**What you will do:**
Scan the records for "depth". Show the matching lines.

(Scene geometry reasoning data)
————

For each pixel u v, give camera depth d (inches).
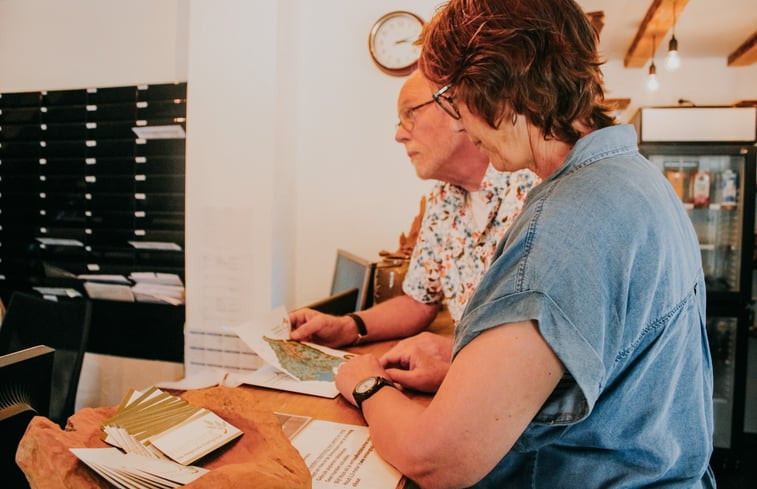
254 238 98.6
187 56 110.9
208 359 102.9
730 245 122.1
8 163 113.8
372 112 103.8
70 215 110.8
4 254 115.3
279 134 98.9
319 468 24.9
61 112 110.2
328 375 38.3
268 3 96.0
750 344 133.8
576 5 22.5
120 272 108.3
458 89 23.7
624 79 146.6
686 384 23.5
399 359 37.7
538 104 21.8
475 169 44.9
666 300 21.4
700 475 24.0
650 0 109.5
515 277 20.3
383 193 104.2
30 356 27.9
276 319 46.9
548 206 21.0
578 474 23.0
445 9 24.2
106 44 115.5
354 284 74.6
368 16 102.8
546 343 19.5
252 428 23.6
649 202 21.1
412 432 22.7
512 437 20.2
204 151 100.6
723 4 108.1
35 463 19.1
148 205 106.0
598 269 19.7
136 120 105.8
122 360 111.3
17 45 120.8
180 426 23.7
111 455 19.8
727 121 112.8
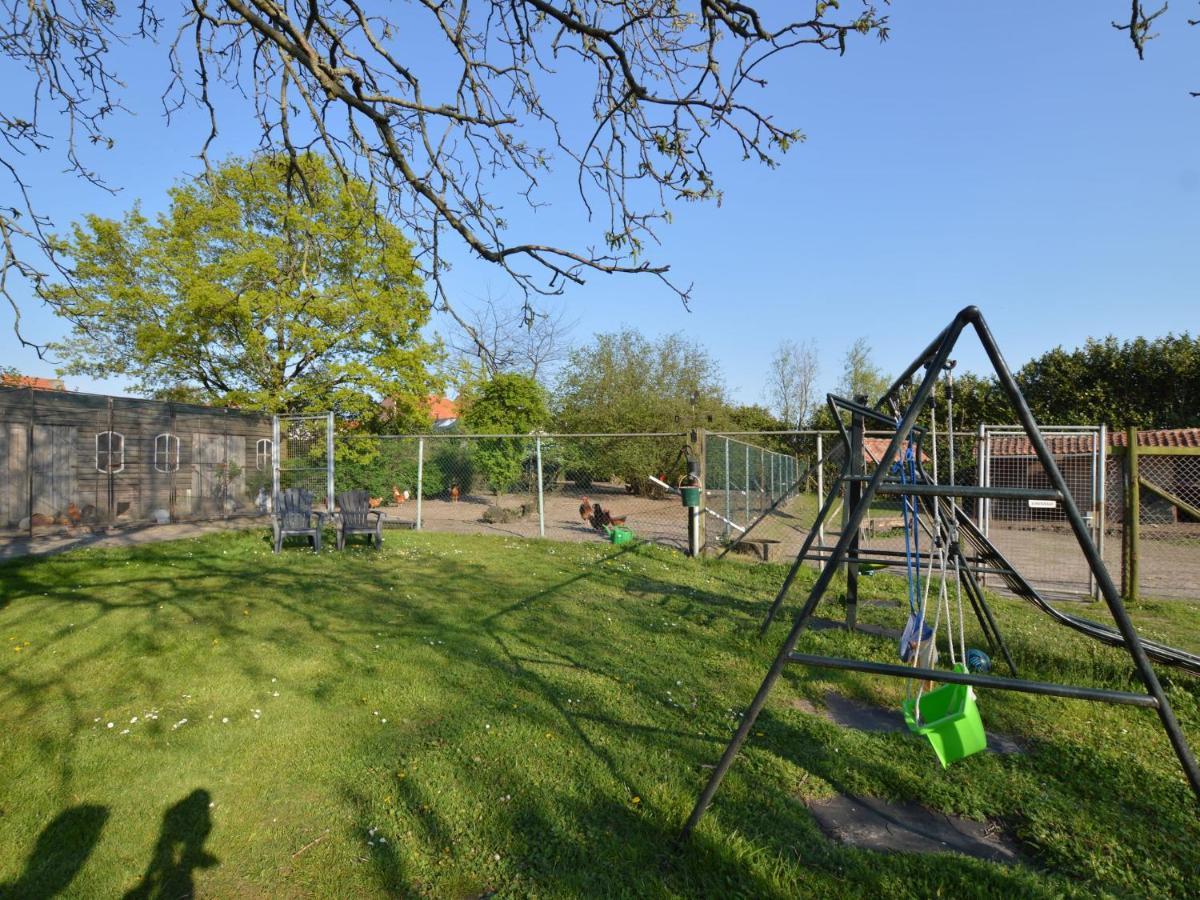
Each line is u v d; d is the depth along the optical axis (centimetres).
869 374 3878
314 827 293
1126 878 267
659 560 1020
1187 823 306
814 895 254
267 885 257
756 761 358
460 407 2136
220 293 1437
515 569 936
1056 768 358
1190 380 2223
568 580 853
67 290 462
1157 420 2277
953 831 304
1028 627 662
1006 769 358
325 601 707
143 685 450
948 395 445
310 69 303
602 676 482
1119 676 501
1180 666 383
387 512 1817
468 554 1070
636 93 350
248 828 292
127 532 1205
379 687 452
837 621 662
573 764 349
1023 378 2578
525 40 401
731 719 411
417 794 318
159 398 1895
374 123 324
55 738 371
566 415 2747
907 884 260
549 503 2148
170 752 357
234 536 1193
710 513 1132
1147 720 425
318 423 1756
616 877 262
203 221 1425
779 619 663
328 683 459
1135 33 341
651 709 423
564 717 408
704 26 350
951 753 301
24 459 1151
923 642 395
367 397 1770
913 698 404
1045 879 265
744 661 524
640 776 338
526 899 249
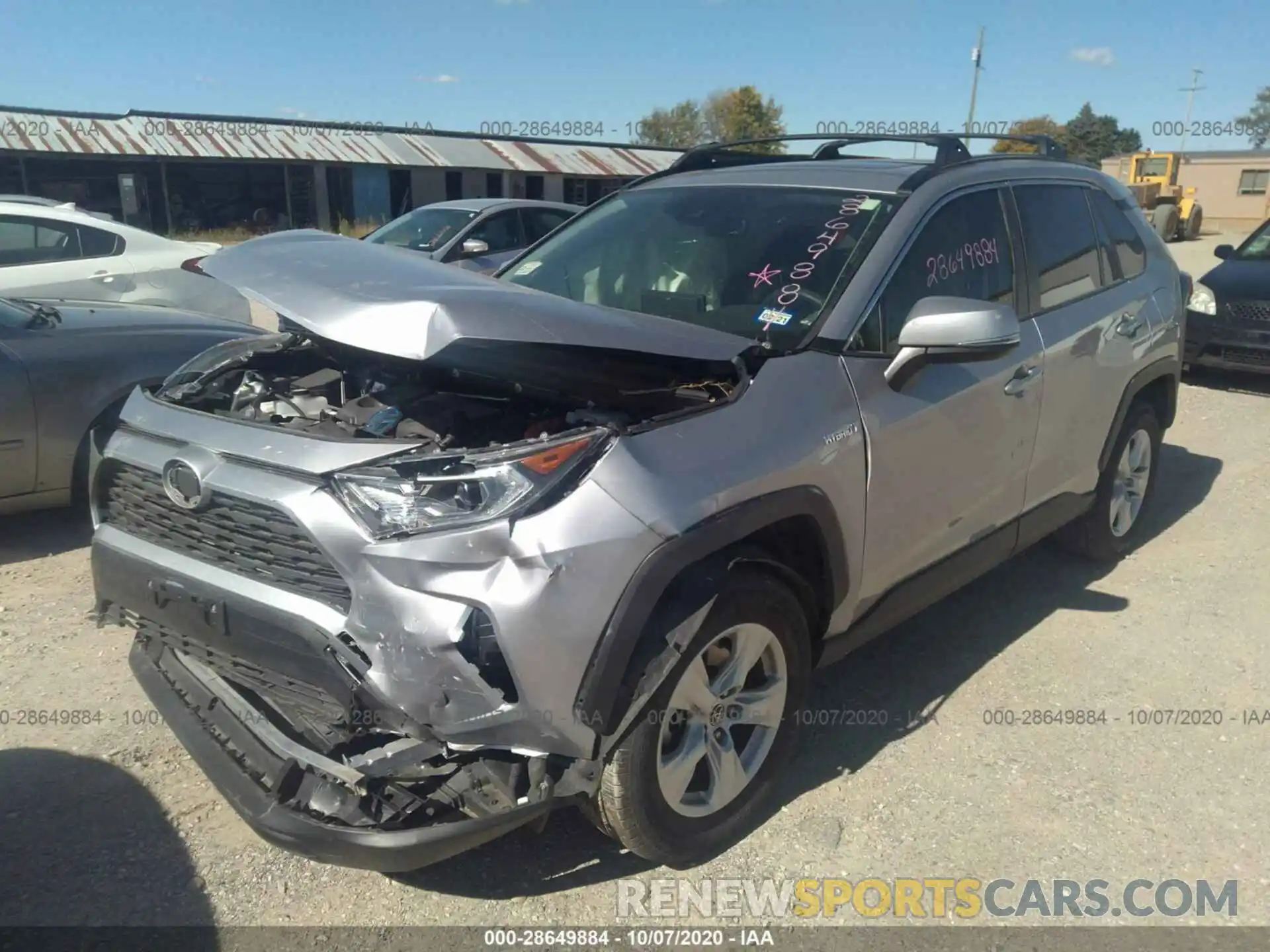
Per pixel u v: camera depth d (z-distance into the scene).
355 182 31.02
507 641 2.27
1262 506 5.90
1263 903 2.76
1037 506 4.13
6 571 4.68
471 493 2.38
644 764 2.57
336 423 2.92
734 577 2.71
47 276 8.08
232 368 3.40
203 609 2.64
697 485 2.54
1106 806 3.16
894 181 3.65
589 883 2.78
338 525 2.37
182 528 2.77
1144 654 4.14
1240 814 3.13
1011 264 3.88
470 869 2.83
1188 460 6.82
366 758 2.36
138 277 8.53
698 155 4.44
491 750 2.40
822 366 3.04
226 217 30.64
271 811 2.44
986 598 4.67
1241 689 3.88
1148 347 4.67
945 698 3.79
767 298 3.32
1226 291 8.66
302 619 2.43
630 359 3.08
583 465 2.40
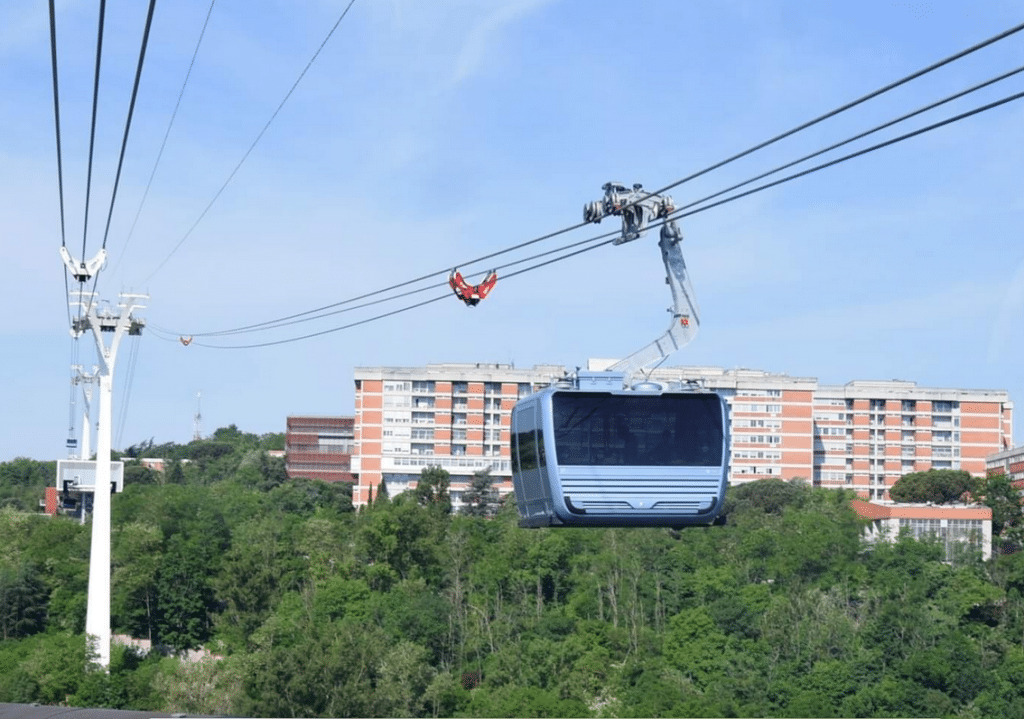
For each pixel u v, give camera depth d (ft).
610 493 102.06
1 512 514.27
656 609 408.26
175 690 308.60
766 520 515.91
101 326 310.86
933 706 347.77
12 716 85.40
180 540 425.28
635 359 109.60
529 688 341.62
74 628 394.52
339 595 397.80
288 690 302.45
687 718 333.01
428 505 541.34
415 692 323.57
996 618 425.69
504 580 434.30
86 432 507.30
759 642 385.29
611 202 109.29
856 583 445.78
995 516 587.27
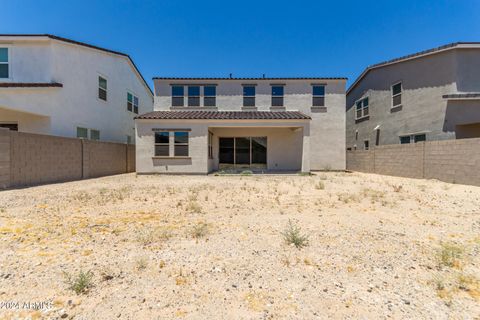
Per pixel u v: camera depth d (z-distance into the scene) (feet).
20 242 12.51
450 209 19.57
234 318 7.10
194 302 7.84
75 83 47.01
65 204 20.79
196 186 31.83
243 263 10.48
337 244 12.47
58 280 9.04
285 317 7.14
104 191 27.12
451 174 33.58
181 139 46.91
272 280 9.16
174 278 9.26
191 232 14.12
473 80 41.32
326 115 57.06
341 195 25.25
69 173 37.27
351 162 60.23
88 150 41.42
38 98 41.32
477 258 10.84
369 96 61.93
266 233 14.06
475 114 39.81
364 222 16.10
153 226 15.17
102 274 9.46
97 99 52.65
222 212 18.65
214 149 56.44
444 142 34.65
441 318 7.10
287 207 20.27
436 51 43.06
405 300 7.93
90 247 12.01
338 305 7.70
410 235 13.70
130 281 9.03
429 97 45.14
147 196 24.76
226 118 46.73
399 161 43.45
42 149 32.45
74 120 46.62
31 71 43.45
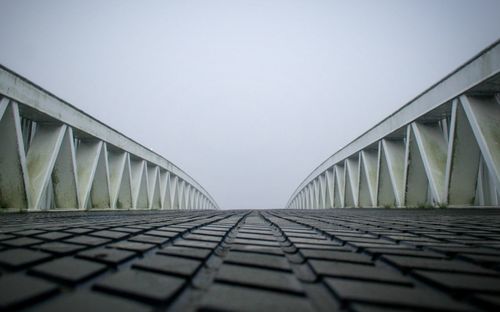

————

**Finished exercise:**
For each pixel u v, give camera depth d (inches).
Each line is u v d; d is the depth along the optical axis (centimetres).
Per pixel u v: camera depth d (z-distance into the scene).
For each pixel u v, give camera depth d (ft).
Per pixel u v: camera depth d (z-distance into the scene) (feet).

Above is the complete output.